● **Document passage**:
• • •
This is the software repository for the Irrigation Controller project.

The hardware repository of the project can be found there:

I also blog about the project on my website under the hashtag #IoP - Internet of Plants. Some of the documentation here is a compressed version of the already existing or future blog posts there.


Let's face it: I'm a poor gardener. My main problem: Forgetting to water the plants. I'm thinking about this problem for many years now. Many ideas came to my mind, but I didn't actually start something in this regard.

In 2017, sometime between spring and summer, I stumbled across the Gardena MicroDrip system. It's a starter-kit that uses a (indeed very very small) pump within some sort of water reservoir. The last part was pretty important, because my balcony has no direct water tap. The kit came with some pipe, some drippers, the water pump and a very basic controller. The controller is able to do some fixed-interval programs, but you can't freely program it.


I'm aiming at more flexibility in regard to watering the plants. The basic idea is still to use fixed intervals, but drop waterings in case of rain or extend the watering time if the sun was shining heavily.

In the first step, I'm going to implement just the fixed interval watering. That's more or less what the simple Gardena controller can do, but with the addition of monitoring the water reservoir. This will allow me to receive alarms, when the water level is too low. Additionally, the pump won't run dry anymore as it does with the Gardena controller.
• • •
● **Instructions**:
- A) According to the irrigation controller text, why did it matter that the Gardena MicroDrip pump works inside a water reservoir?
- B) Summarize the irrigation controller text in two sentences.
- C) Resume the irrigation controller text from its last sentence.
The rows are not needed.

● **Source records**:
• • •
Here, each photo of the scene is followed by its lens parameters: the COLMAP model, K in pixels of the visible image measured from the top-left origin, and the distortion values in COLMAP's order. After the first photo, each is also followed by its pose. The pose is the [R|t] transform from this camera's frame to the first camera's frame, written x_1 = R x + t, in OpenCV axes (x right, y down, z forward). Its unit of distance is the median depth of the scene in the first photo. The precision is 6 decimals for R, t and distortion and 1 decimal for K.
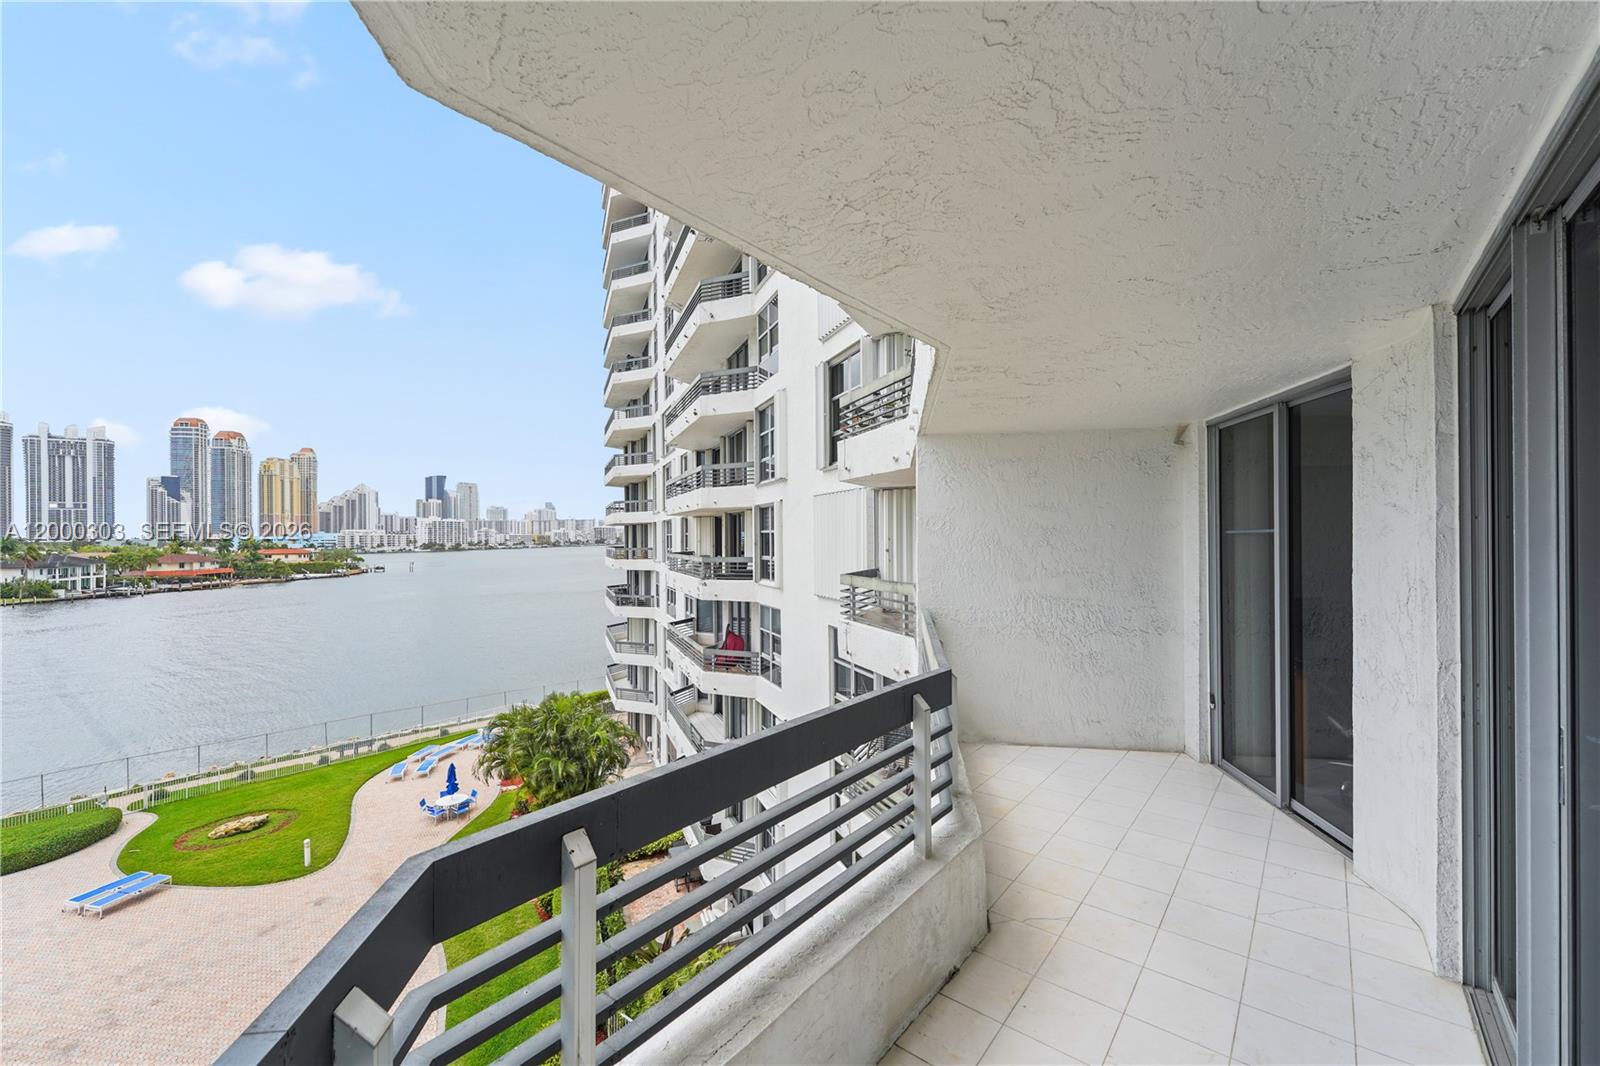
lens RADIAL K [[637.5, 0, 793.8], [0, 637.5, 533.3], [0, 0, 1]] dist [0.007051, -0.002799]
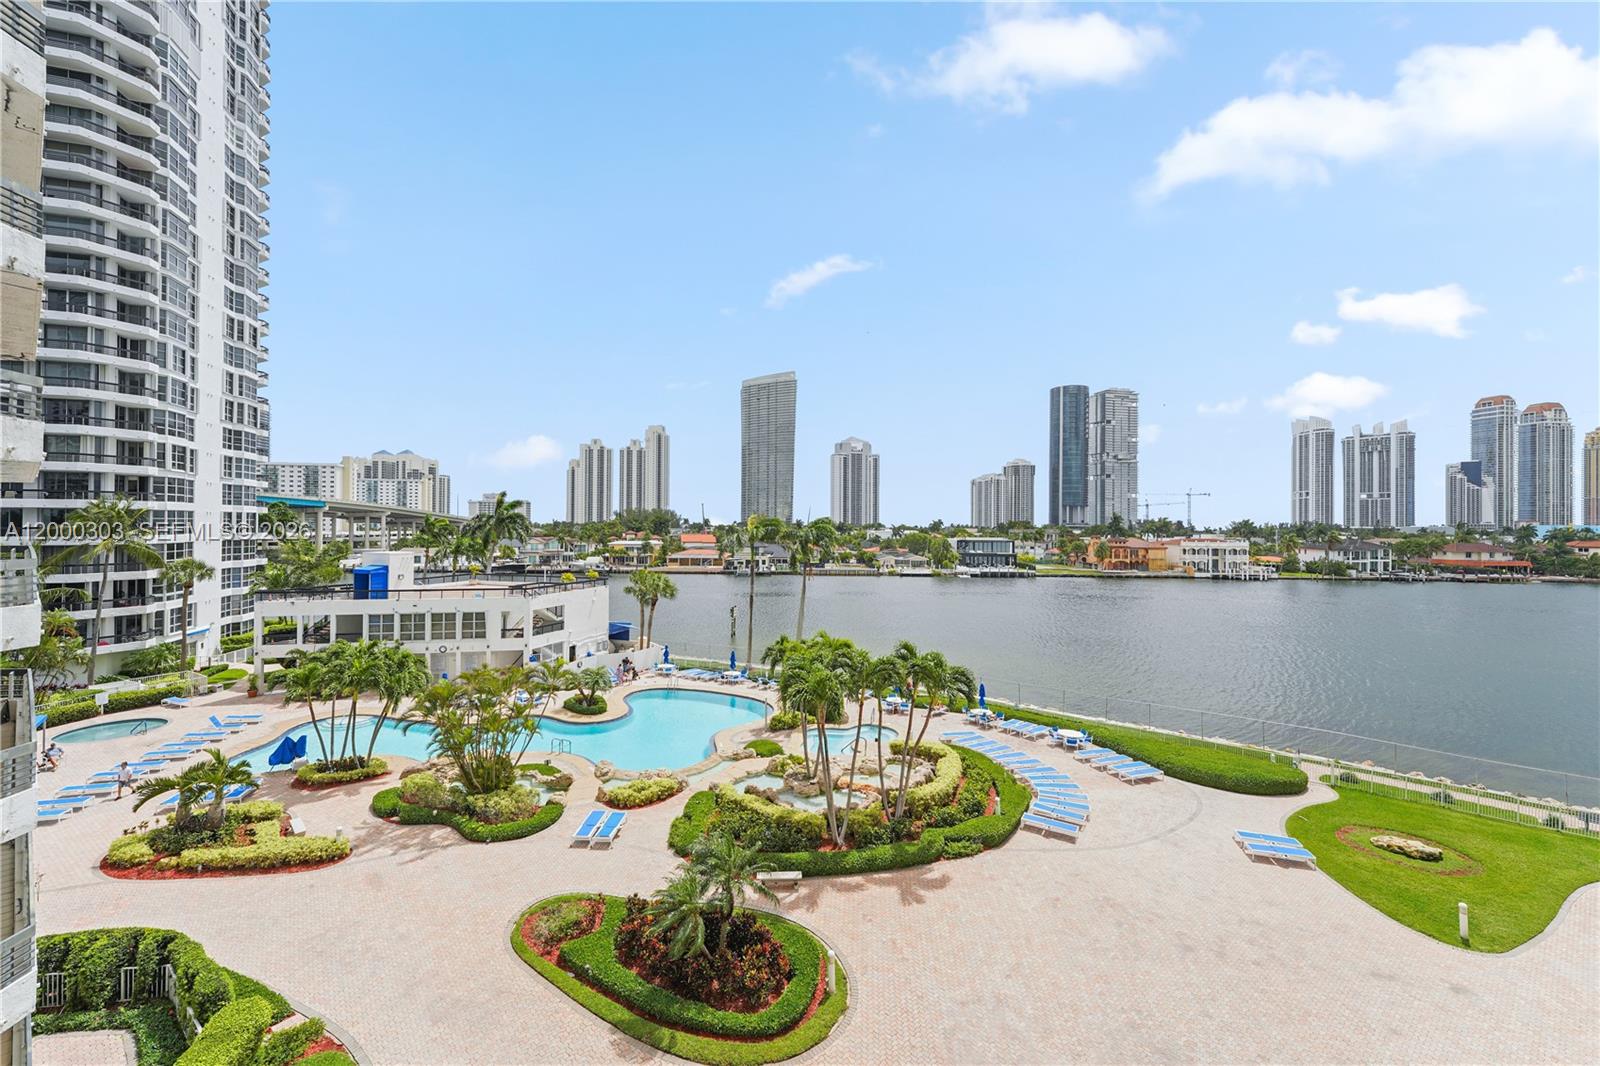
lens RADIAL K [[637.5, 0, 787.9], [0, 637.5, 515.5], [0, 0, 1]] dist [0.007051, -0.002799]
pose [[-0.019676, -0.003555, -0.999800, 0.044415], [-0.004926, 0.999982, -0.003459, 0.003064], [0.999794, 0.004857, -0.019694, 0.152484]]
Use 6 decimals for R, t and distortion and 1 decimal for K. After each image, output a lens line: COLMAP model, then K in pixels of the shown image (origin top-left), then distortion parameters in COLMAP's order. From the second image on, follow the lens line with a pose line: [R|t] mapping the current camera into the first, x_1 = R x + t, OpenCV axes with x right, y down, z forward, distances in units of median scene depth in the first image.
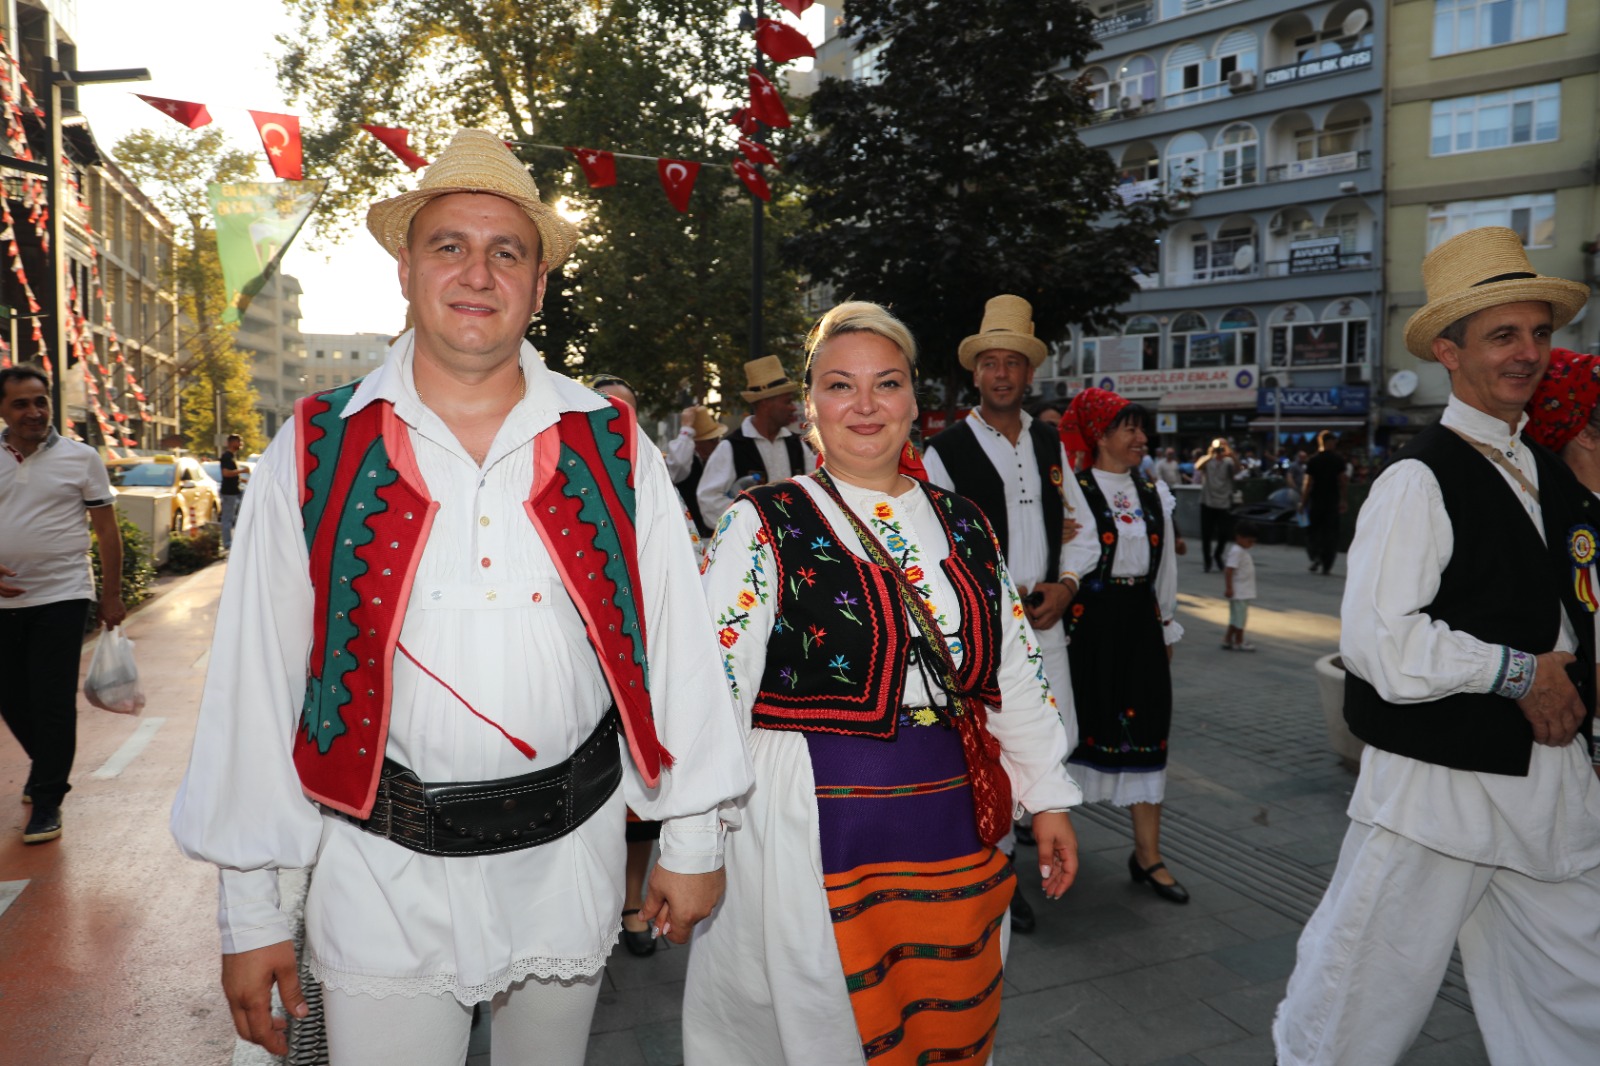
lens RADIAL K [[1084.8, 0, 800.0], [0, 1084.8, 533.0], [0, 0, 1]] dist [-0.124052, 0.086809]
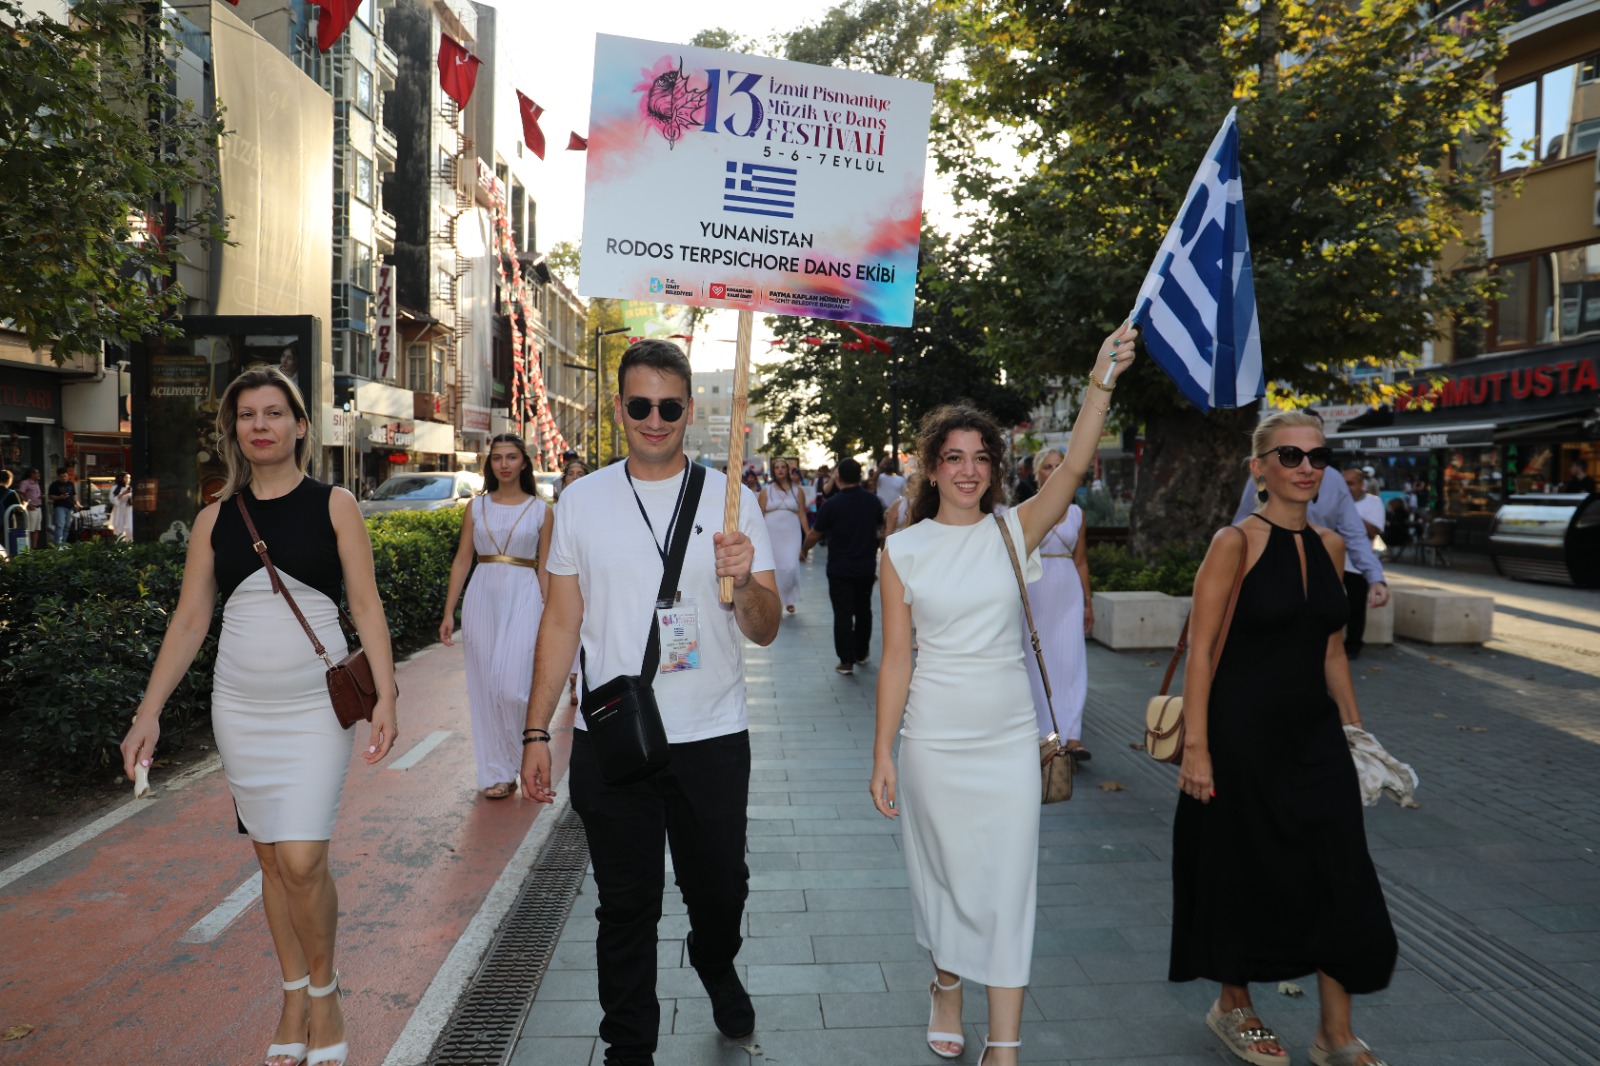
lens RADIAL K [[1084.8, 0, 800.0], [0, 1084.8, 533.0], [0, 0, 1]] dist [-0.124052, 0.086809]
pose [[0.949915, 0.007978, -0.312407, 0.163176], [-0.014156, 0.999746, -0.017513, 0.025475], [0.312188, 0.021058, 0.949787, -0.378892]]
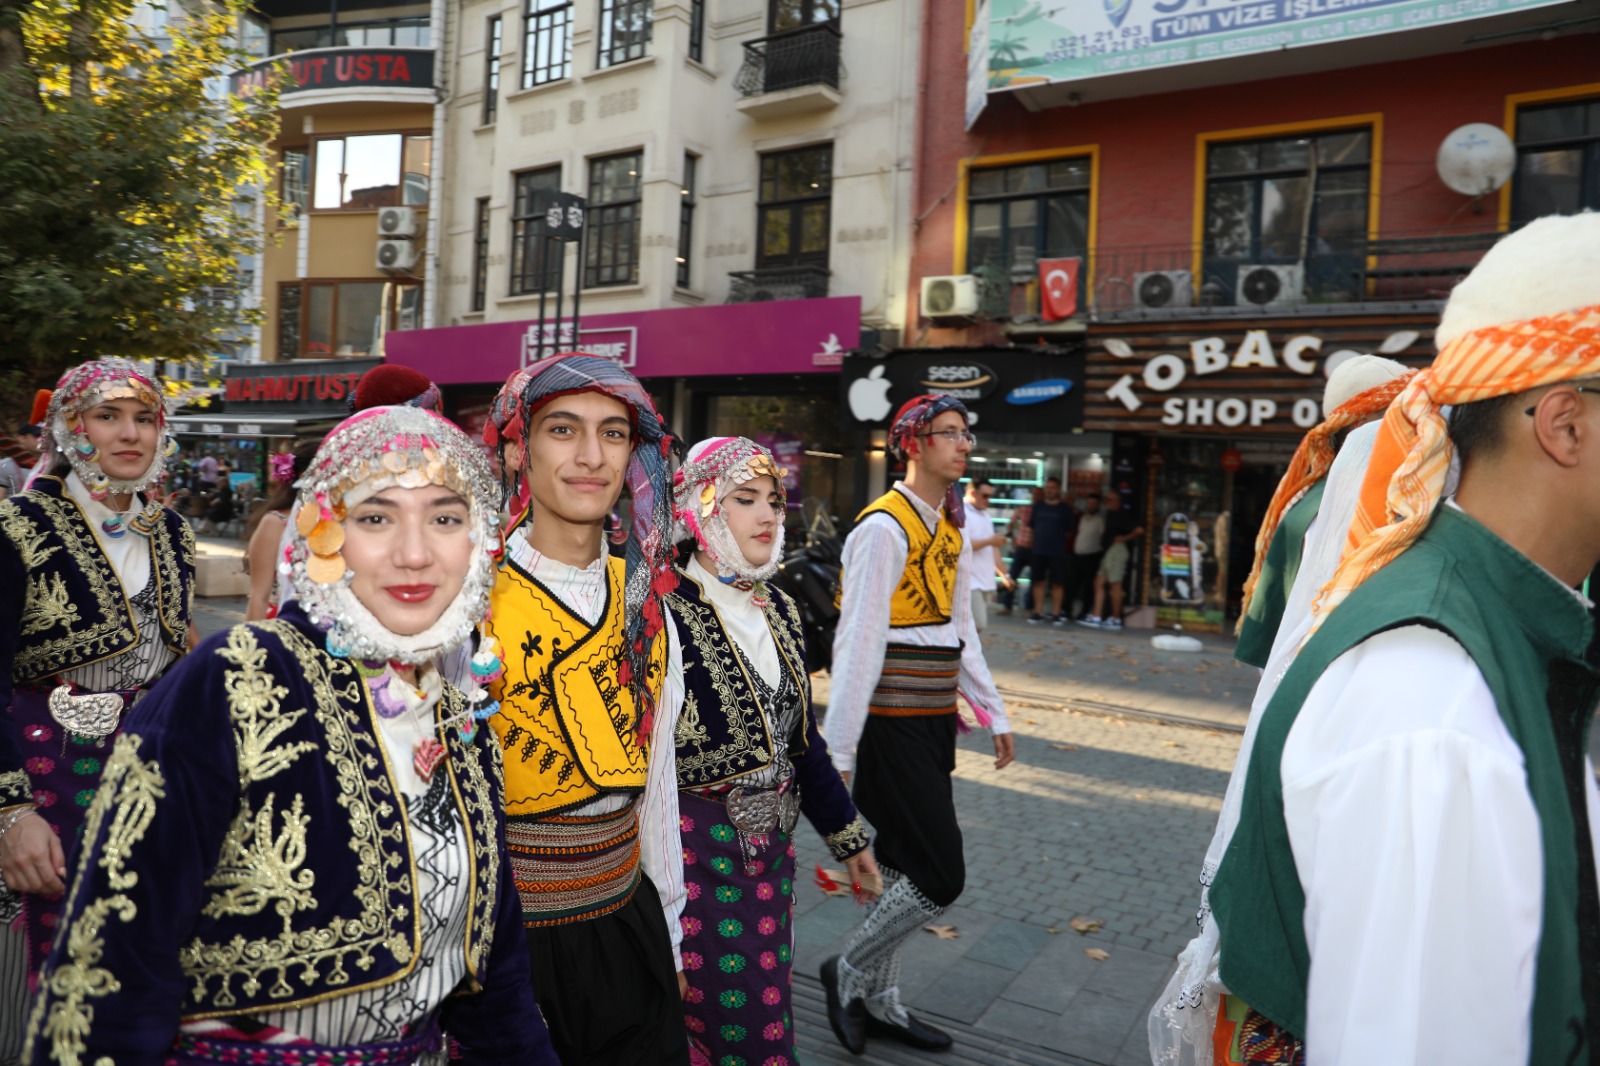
• • •
● **Expected results**:
- A) The balcony has no direct water tap.

- B) The project grew out of the writer's habit of forgetting to water plants and a Gardena MicroDrip starter kit whose basic controller runs only fixed-interval programs. The goal is more flexible watering that skips rain days and runs longer after strong sun, starting with fixed-interval watering plus reservoir monitoring that sends low-water alarms and keeps the pump from running dry.

- C)
The second step will be adding more advanced logic to make the watering more flexible. The basic idea will be to still to use fixed intervals, but drop waterings in case of rain or extend the watering time if the sun was shining heavily. I'm planning to address this step much later this year.

Hardware platform

My hardware platform is based on an ESP32. I designed a base board with some relays, power supply, UART interfaces (for sensors, e.g. the fill level sensor for the reservoir) and the ESP-WROOM-32 module.

Irrigation Controller main board

On the top edge of the board are connectors for power, the relay outputs and the UARTs. The connectors are screw terminals which can be disconnected without loosening the screws, which might be handy when installing the hardware in its IP67 enclosure.

The design has two switching regulators: The first one is the main regulator for the 3.3V I use to power the ESP32 and all other digital stuff on the board. The second regulator is used to power the relays and external sensors. This regulator is normally off and can be activated via a GPIO of the ESP32. The UART level-shifters are also held in standby by default and can be powered up by the ESP32 on demand. I did this to reduce the power consumption as much as possible. I plan on driving the whole system on solar power sometime in the future. That's also the reason why I connected an ADC channel to the power input for voltage monitoring.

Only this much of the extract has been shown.